Reference no: EM133078280
The Chief Marketing Office (CMO) had a great idea: Free Shipping.
A recent research study shows that consumer like to get things that are free: it is as if their tastes change and that would accept a higher price. If used strategically, that means more profit.
The company has known for a long time that they have a competitive advantage in the area and face no competition. The CMO talked to shipping and concluded that recent developments have reduced shipping cost by 25 percent: what used to cost a consumer $4/km would cost the company $3/km. The Chief Financial Officer (CFO) worried about the extra unlimited cost if they were to promise to ship anywhere. The CMO and CFO negotiated and the CEO decided to limit the free shipping offer to consumers who are located no more than 100 km from the factory. That along would double the number of customers. The CEO also agreed to raise the price charged to a consumer by 20 percent, for $1000 per unit (last year, i.e., if bought at the factory) to $1200 (to anybody, i.e., delivered or at the factory). And to revisit the question after 12 months.

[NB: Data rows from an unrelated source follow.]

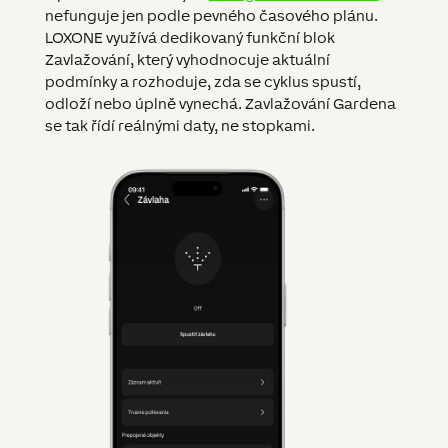
nefunguje jen podle pevného časového plánu.
LOXONE využívá dedikovaný funkční blok
Zavlažování, který vyhodnocuje aktuální
podmínky a rozhoduje, zda se cyklus spustí,
odloží nebo úplně vynechá. Zavlažování Gardena
se tak řídí reálnými daty, ne stopkami.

At year end, the CFO looks at the numbers. The number of sales doubled, and that one-third of sales are unprofitable because the price increase does not cover the cost of shipping that far. The sales reps confirm that the CMO's hypothesis that consumers really like the idea of free shipping. In fact, one third of all customers say that they would never have bought from the company before. Sales reps say that one-sixth of all customers had thought about buying from the company two years ago and are buying now only because of the offer; they like the "Free Shipping" but would refuse to pay even a slightly higher price.
The CMO says that the increase in sales is proof that free shipping is equivalent to a 50 percent increase in the willingness to pay by a consumer. The CFO says that the increase is less than 10 percent and might be 0.
Is the CMO right? Is the CFO right? Or are both wrong about the effect of "Free Shipping" on a consumer's willingness to pay for the product? (As discussed in class, assume that all consumers have the same taste and income and that they do not vary by location.)